Дорохов(стараясь сохранить выдержку). Ну что, товарищ Акопов, будем закруглять? Твое слово.
Акопов(начинает говорить медленно, с подчеркнутым спокойствием человека, заранее решившего не горячиться, чего бы это ему ни стоило). Вопрос настолько большой и принципиальный, что, наверное, нас еще позовут на бюро обкома. Речь идет не просто об ошибке: речь идет о моральном облике советского газетчика. Товарищ Черданский, вы тут много говорили о защите авторитета газеты, что, дескать, надо бы исправить ошибку, да авторитет газеты не позволяет. Замарали честь советского человека — авторитет советского общества требует, чтобы эта честь была восстановлена открыто, быстро, у всех на глазах. И вдруг оказывается: авторитет газеты этому мешает! Оказывается, авторитет советского общества — это одно, а авторитет газеты — другое! Вы, товарищ Черданский, не только на практике проявили себя как карьерист. Вы под свой карьеризм еще и теоретическую базу подвели. Есть у нас еще такие люди: пока его личные интересы совпадают с общественными — все ничего, живет рядом с тобой человек, как человек. Но стоит ему попасть в обстоятельства, когда обществу нужно одно, а ему — другое, когда ради правды надо поступиться своим шкурным интересом, — он вдруг такое выкидывает, как будто это и не человек вовсе, а одно сплошное родимое пятно капитализма! Такие люди, чем они дальше от газеты, тем спокойнее читателям. И тут я вполне согласен с редактором, что надо поставить перед обкомом вопрос о снятии Черданского с работы. Санников и Широков по своим должностям не входят в номенклатуру обкома, и вы, товарищ Дорохов, формально вправе освободить их от работы единоличным решением. Однако я бы на вашем месте подумал, отвечает ли это ваше решение взглядам партии на то, как надо работать с кадрами. Вы сказали, что привыкли так расставаться с людьми! А партия не привыкла так расставаться с людьми!
Дорохов(вдруг сорвавшись). Вы меня партийности не учите! Прежде чем вас секретарем утвердить, в райкоме, между прочим, и моего совета спрашивали. Так-то!
Акопов. Так или не так, но я и другие присутствующие здесь коммунисты не согласны ни с вашим решением уволить Санникова, ни тем более Широкова. Да, он виноват, но он честный человек!

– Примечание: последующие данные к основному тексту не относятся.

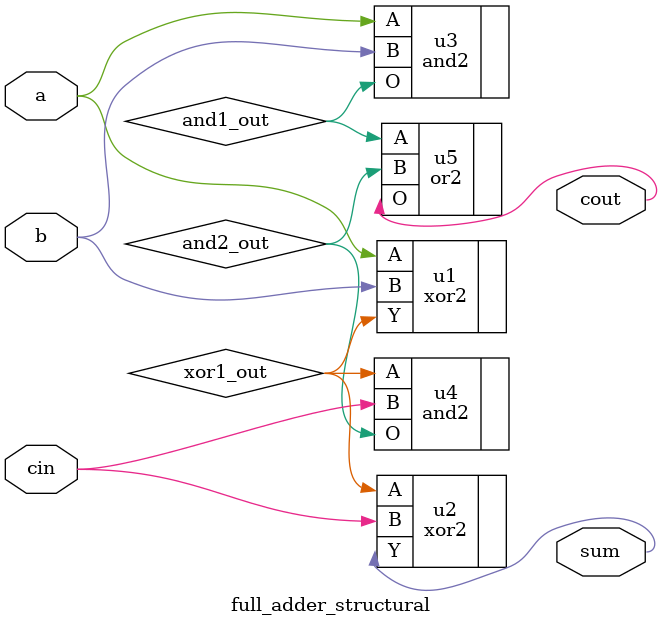
<source format=v>
module full_adder_structural(
    input wire a,      // Dây tín hiệu bên ngoài vẫn giữ chữ thường
    input wire b,
    input wire cin,
    output wire sum,
    output wire cout
);

    // Tín hiệu trung gian
    wire xor1_out, and1_out, and2_out;


    // 1. Tính Sum
    // xor1_out = a ^ b
    xor2 u1 ( .A(a), .B(b), .Y(xor1_out) );

    // sum = xor1_out ^ cin
    xor2 u2 ( .A(xor1_out), .B(cin), .Y(sum) );

    // 2. Tính Carry Out
    // and1_out = a & b
    and2 u3 ( .A(a), .B(b), .O(and1_out) );

    // and2_out = xor1_out & cin
    and2 u4 ( .A(xor1_out), .B(cin), .O(and2_out) );

    // cout = and1_out | and2_out
    or2  u5 ( .A(and1_out), .B(and2_out), .O(cout) );

endmodule

</source>
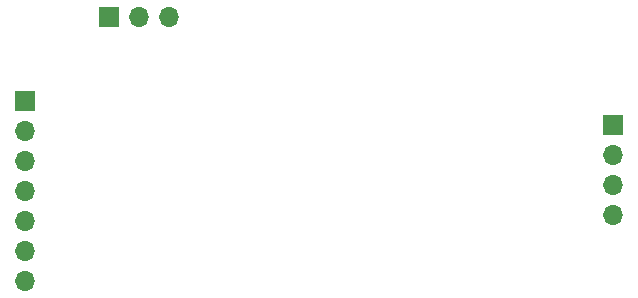
<source format=gbs>
%TF.GenerationSoftware,KiCad,Pcbnew,8.0.7*%
%TF.CreationDate,2025-02-15T17:42:46+02:00*%
%TF.ProjectId,stepper-motor-controller,73746570-7065-4722-9d6d-6f746f722d63,rev?*%
%TF.SameCoordinates,Original*%
%TF.FileFunction,Soldermask,Bot*%
%TF.FilePolarity,Negative*%
%FSLAX46Y46*%
G04 Gerber Fmt 4.6, Leading zero omitted, Abs format (unit mm)*
G04 Created by KiCad (PCBNEW 8.0.7) date 2025-02-15 17:42:46*
%MOMM*%
%LPD*%
G01*
G04 APERTURE LIST*
%ADD10O,1.700000X1.700000*%
%ADD11R,1.700000X1.700000*%
G04 APERTURE END LIST*
D10*
%TO.C,J3*%
X169164000Y-69088000D03*
X169164000Y-66548000D03*
X169164000Y-64008000D03*
D11*
X169164000Y-61468000D03*
%TD*%
D10*
%TO.C,J1*%
X119380000Y-74676000D03*
X119380000Y-72136000D03*
X119380000Y-69596000D03*
X119380000Y-67056000D03*
X119380000Y-64516000D03*
X119380000Y-61976000D03*
D11*
X119380000Y-59436000D03*
%TD*%
D10*
%TO.C,J2*%
X131572000Y-52324000D03*
X129032000Y-52324000D03*
D11*
X126492000Y-52324000D03*
%TD*%
M02*

</source>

Да, его уход отсюда говорит о его партийной невоспитанности, но вы же сами показали ему на дверь! (Вдруг, потеряв все свое спокойствие, громко и сердито.) Я никогда не соглашусь! Здесь не соглашусь, в обкоме не соглашусь, в ЦК, если надо, поеду!
Дорохов. Все?
Акопов(снова спокойно). У меня все. (Садится.)
Дорохов(встает, откашливается и опирается обеими руками о стол). Тогда разрешите…
Черданский(вскакивает и перебивает его). Нет, не все! Позвольте два слова!
Дорохов. Хватит, наговорился!
Черданский. Нет, уж позвольте! (Жестом взывает к собравшимся.) Товарищи!
Дорохов. Ну, давай, только покороче!
Черданский. Я тут все время сидел, слушал и думал — может быть, и мне есть смысл покаяться? Но потом, после речи товарища Дорохова, решил, что — нет! Если решено меня прорабатывать — ну что ж… Козел отпущения может обойтись без последнего слова. Метлой — так метлой! Только уж как-то больно легко вы меня вымели, товарищ Дорохов! Честно говоря, не ожидал! Сидеть по шестнадцать часов за вас — это и Брыкин будет. А вот ваши статьи писать за вас — он ведь не станет! Я-то, может, где-нибудь найду себе другого такого, как вы, а вот найдете ли вы себе другого такого, как я?
Пока говорит Черданский, Дорохов стоит все в той же выжидательной позе, продолжая опираться руками о стол, только лицо его приобретает все более растерянное выражение. Вслед за последней фразой Черданского наступает секунда мертвой тишины, и вдруг Дорохов произносит неестественно бодрым тоном, как будто он и вставал только затем, чтобы сказать эти слова.
Дорохов. На этом сегодня закончим, товарищи!